My goal is reading all messages from Kafka topic using Flink KafkaSource. I tried to execute with batch and streaming modes. The problem is the following :
I have to use a Sink which contains bug when I set env.setParallelism higher than 2. Thus, I set for example:
streamExecutionEnvironment.setParallelism(1);
The Kafka topic that I want to consume contains 3 partitions. This is a code snippet that I have:
KafkaSourceBuilder<Request> builder = KafkaSource.builder();
builder.setBootstrapServers(kafkaBrokers);
builder.setProperty("partition.discovery.interval.ms", "10000");
builder.setTopics(topic);
builder.setGroupId(groupId);
builder.setBounded(OffsetsInitializer.latest());
builder.setStartingOffsets(OffsetsInitializer.earliest());
builder.setDeserializer(KafkaRecordDeserializationSchema.of(deserializer));
DataStreamSource<Request> streamSource = streamExecutionEnvironment.fromSource(source, WatermarkStrategy.noWatermarks(), "Kafka Source");
streamSource.map(new MyMapper())
.addSink(new Sink(props)).setParallelism(3) //by this setting I expected to have exactly 3 consumers - per partition/split, but it doesn't work when I do not set anything as well
.name("Flink " + context.getJobDetail().getKey());
This code is supposed to run within Spring Boot application that will be dockerized, I configured a quartz job that periodically will be executed and streamExecutionEnvironment is local environment :
StreamExecutionEnvironment env = StreamExecutionEnvironment.createLocalEnvironment();
At this point there are already messages within the topic, more than 10M. When the job is executed I can see in the log:
[ -> Map (1/1)#0] o.a.k.c.c.internals.SubscriptionState : [Consumer clientId=rrequest_consumer_test-0, groupId=request_consumer_test] Seeking to EARLIEST offset of partition request-2
INFO 7748 --- [ -> Map (1/1)#0] o.a.k.c.c.internals.SubscriptionState : [Consumer clientId=request_consumer_test-0, groupId=request_consumer_test] Seeking to EARLIEST offset of partition request-0
INFO 7748 --- [ -> Map (1/1)#0] o.a.k.c.c.internals.SubscriptionState : [Consumer clientId=request_consumer_test-0, groupId=request_consumer_test] Seeking to EARLIEST offset of partition request-1
Then they consume about 1M messages in total and stop consumption and for all of 3 I can see:
[ -> Map (1/1)#0] o.a.f.c.b.s.reader.fetcher.SplitFetcher : Finished reading from splits [request-1]

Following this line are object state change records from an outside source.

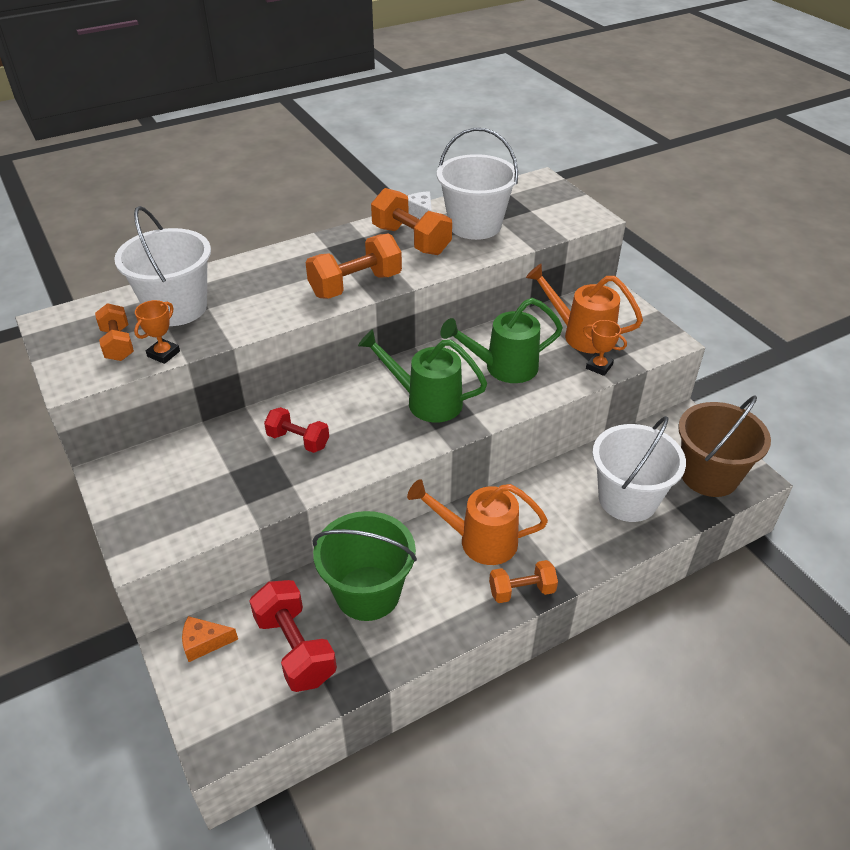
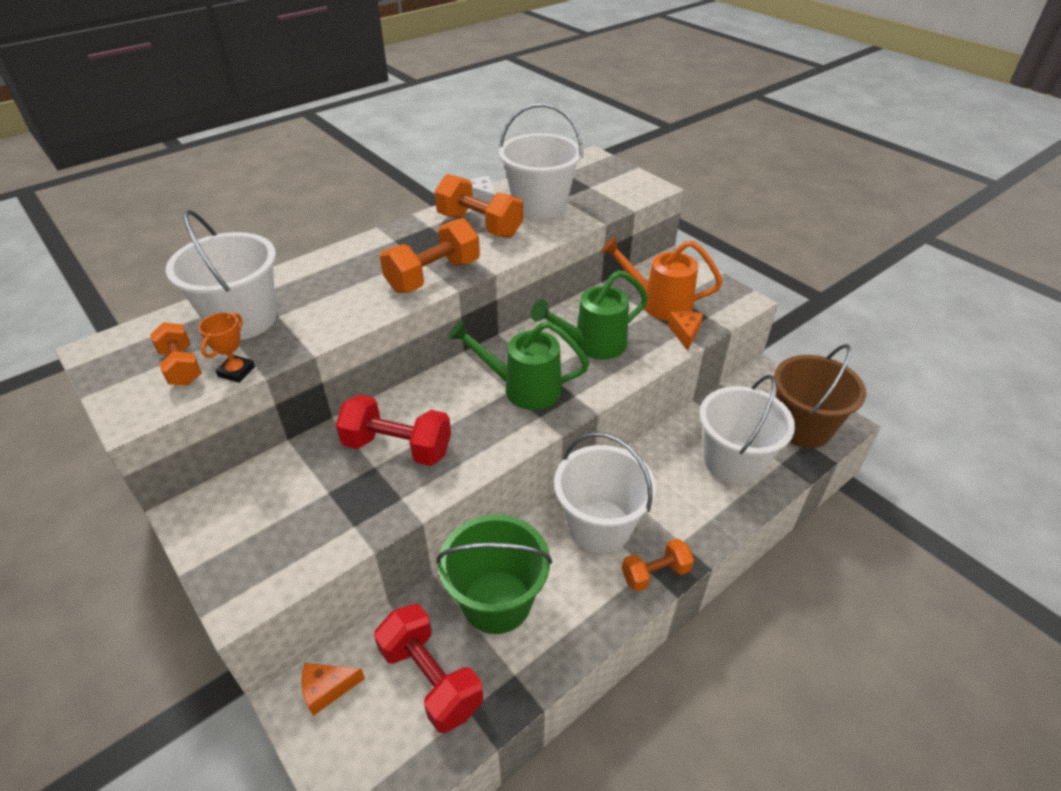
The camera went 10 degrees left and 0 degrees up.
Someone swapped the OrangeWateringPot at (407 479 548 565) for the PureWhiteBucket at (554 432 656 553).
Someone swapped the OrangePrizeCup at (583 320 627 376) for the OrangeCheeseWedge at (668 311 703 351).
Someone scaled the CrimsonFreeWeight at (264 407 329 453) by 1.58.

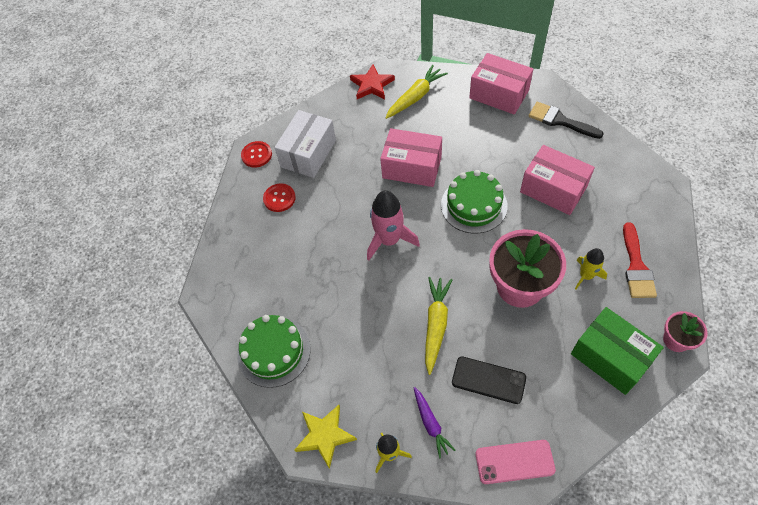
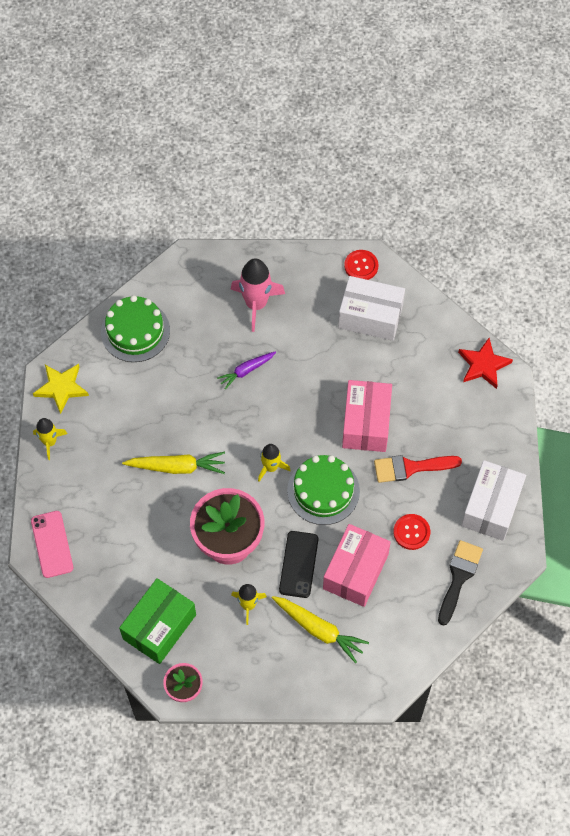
The camera went 75 degrees right and 5 degrees up.
Someone put down the BrightYellowToyRocket at (258 444 291 482).
Someone carried the CrimsonButton from (263 183 296 212) to (393 514 430 550).
Someone carried the RosyToyRocket from (367 190 420 261) to (231 258 285 332).
Someone carried the BrightYellowCarrot from (385 65 448 119) to (272 596 369 663).
Someone carried the VioletCarrot from (414 387 455 458) to (217 351 276 389).
Someone carried the JetBlackPhone from (452 356 526 404) to (279 531 318 598).
Someone carried the CrimsonBrush from (623 222 657 298) to (374 455 462 483).
Someone repainted the RosyParcel at (469 53 533 115), which became the PureWhiteParcel at (461 460 526 541).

Thus, they do not fully consume the topic, only part of it. When quartz job is re-triggered, it again starts reading from OffsetsInitializer.earliest() , they consume duplicate messages but also new messages, not only newly added to the topic, but also some messages which weren't consumed during previous execution.
I have tried also renaming consumer groups in order to eliminate the problem with offsets in case if consumer committed after previous consumption.
My question is - how can I configure the data stream in order to fully read the topic. How my problem is related to setParallelism(1) setting or parallelism in general, consumer group configuration or anything else ? Please give me any suggestion on troubleshooting the problem.